Analysing Previous Availability Tests
Similar to other statistical information gathered by Application Insights, the results of each individual test are logged within Query Analytics as part of the availabilityResults schema. The following query can be used within Query Analytics to return key information for failed tests within a 24 hour period:
availabilityResults | project timestamp, id, name, location, success, message, duration, appId, appName | where success == 0 and timestamp > ago(24h)
If you are also wanting to utilise the Continuous Export feature, as discussed previously on the blog, then the great news is that this information is also fully exportable to your destination of choice. A SQL database, Power BI Dashboard, Azure Event Hub…your options are quite limitless 🙂 Below is the query that you can use to extract the key information from your Continuous Export stream:
SELECT availabilityFlat.ArrayValue.testTimestamp AS TestTimestamp, availabilityFlat.ArrayValue.testRunId AS TestRunID, availabilityFlat.ArrayValue.testName AS TestName, availabilityFlat.ArrayValue.runLocation AS RunLocation, availabilityFlat.ArrayValue.result AS TestResult, availabilityFlat.ArrayValue.message AS Message, availabilityFlat.ArrayValue.durationMetric.value AS Duration, AR.EventProcessedUTCTime AS AvailabilityResultEventProcessedUTCTime INTO AvailabilityResultsOutput FROM AvailabilityResults AS AR CROSS APPLY GetElements(AR.[availability]) AS availabilityFlat
Conclusions or Wot I Think
The best things in life are those that just keep on giving.
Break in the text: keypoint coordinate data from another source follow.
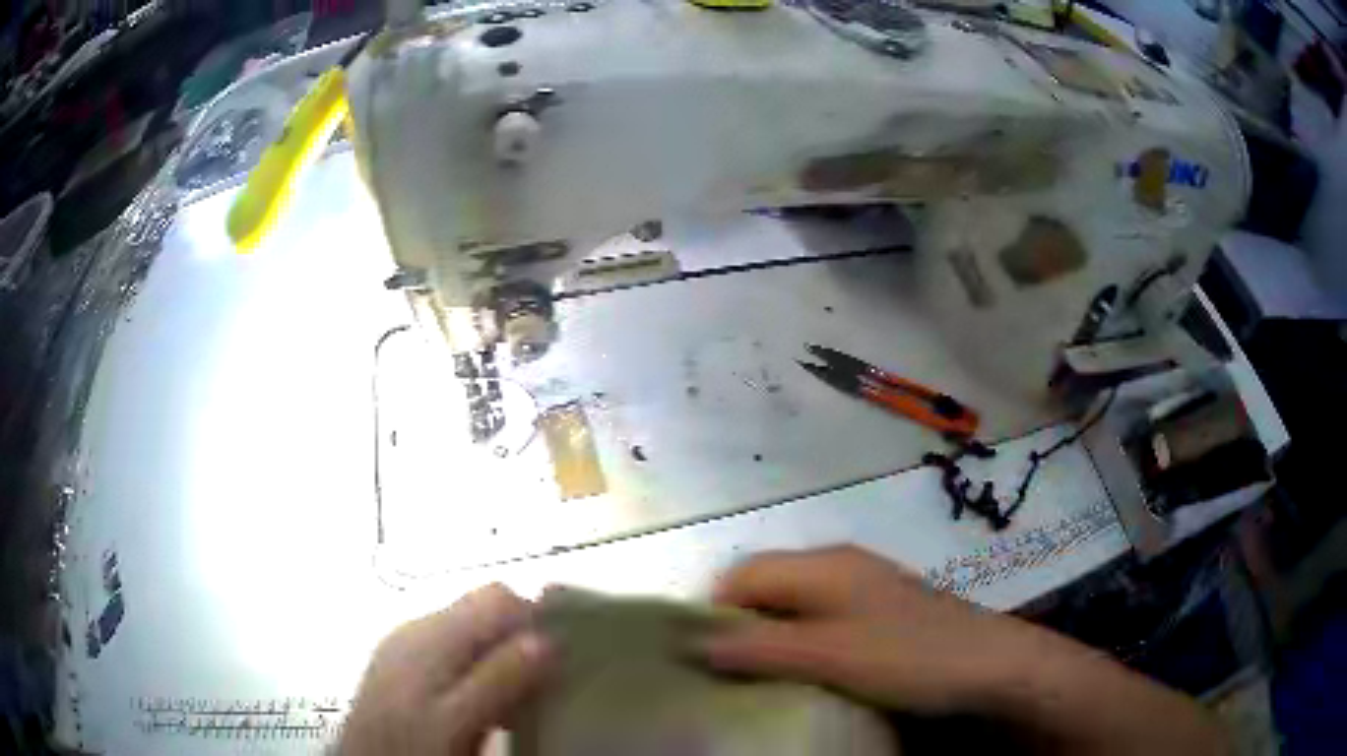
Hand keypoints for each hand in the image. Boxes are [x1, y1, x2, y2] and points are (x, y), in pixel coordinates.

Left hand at [339, 584, 551, 755]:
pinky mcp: (399, 664)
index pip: (497, 596)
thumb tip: (547, 639)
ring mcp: (404, 644)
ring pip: (467, 631)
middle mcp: (417, 627)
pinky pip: (447, 650)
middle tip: (538, 685)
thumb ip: (500, 677)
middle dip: (516, 639)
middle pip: (482, 610)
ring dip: (497, 657)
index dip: (533, 619)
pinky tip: (476, 704)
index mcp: (433, 633)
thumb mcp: (460, 719)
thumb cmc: (412, 743)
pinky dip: (473, 668)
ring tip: (513, 701)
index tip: (557, 660)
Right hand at [700, 546, 1227, 754]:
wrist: (992, 664)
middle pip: (765, 589)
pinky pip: (821, 624)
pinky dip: (802, 647)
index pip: (741, 575)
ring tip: (760, 683)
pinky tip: (807, 678)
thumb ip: (762, 647)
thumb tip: (695, 643)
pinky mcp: (882, 615)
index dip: (713, 613)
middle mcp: (839, 567)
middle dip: (739, 629)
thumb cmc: (909, 656)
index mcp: (823, 565)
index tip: (702, 661)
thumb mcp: (830, 656)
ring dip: (770, 642)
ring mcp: (864, 590)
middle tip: (726, 677)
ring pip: (793, 609)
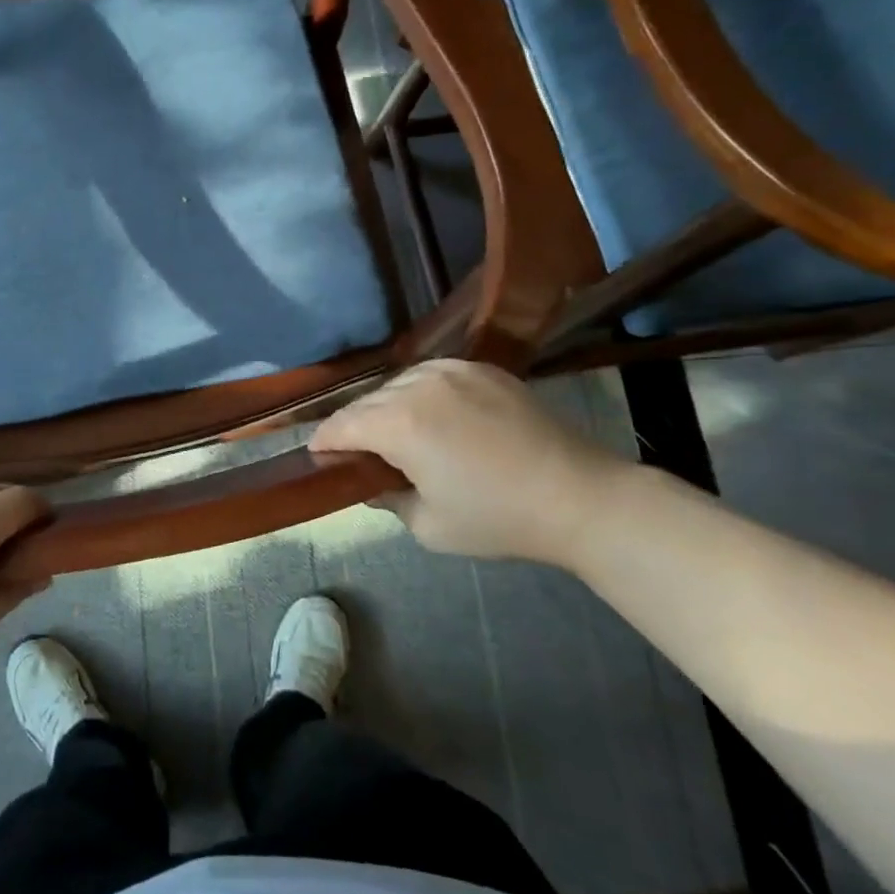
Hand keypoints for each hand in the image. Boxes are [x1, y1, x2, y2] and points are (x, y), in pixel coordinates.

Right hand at [311, 359, 632, 565]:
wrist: (578, 496)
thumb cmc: (498, 518)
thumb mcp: (428, 525)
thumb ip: (386, 498)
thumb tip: (370, 482)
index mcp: (400, 424)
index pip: (342, 425)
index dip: (324, 441)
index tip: (317, 455)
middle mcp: (418, 385)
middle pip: (367, 401)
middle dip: (354, 425)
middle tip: (356, 451)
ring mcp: (452, 370)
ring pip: (397, 383)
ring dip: (386, 406)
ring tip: (395, 432)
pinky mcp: (481, 368)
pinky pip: (431, 374)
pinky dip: (419, 392)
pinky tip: (430, 413)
My journey with Application Insights to date very much mirrors this. The number of business challenges and scenarios that I have been able to chuck towards it and walk away with an effective and easy-to-implement solution is growing every month. For me, it is slowly becoming the de facto tool to have deployed alongside any new web application. The ability to extend the tool further so that is not just providing ongoing benefit but proactive capabilities, via the Availability feature, is the main area where I feel the tool thrives the most, both now and in the future. Anything that can take the headache out of diagnosing enterprise-grade web application systems, whilst simultaneously driving insight into how a website experience can be improved for end users, wins in my book and Application Insights keeps continually proves itself in this regard.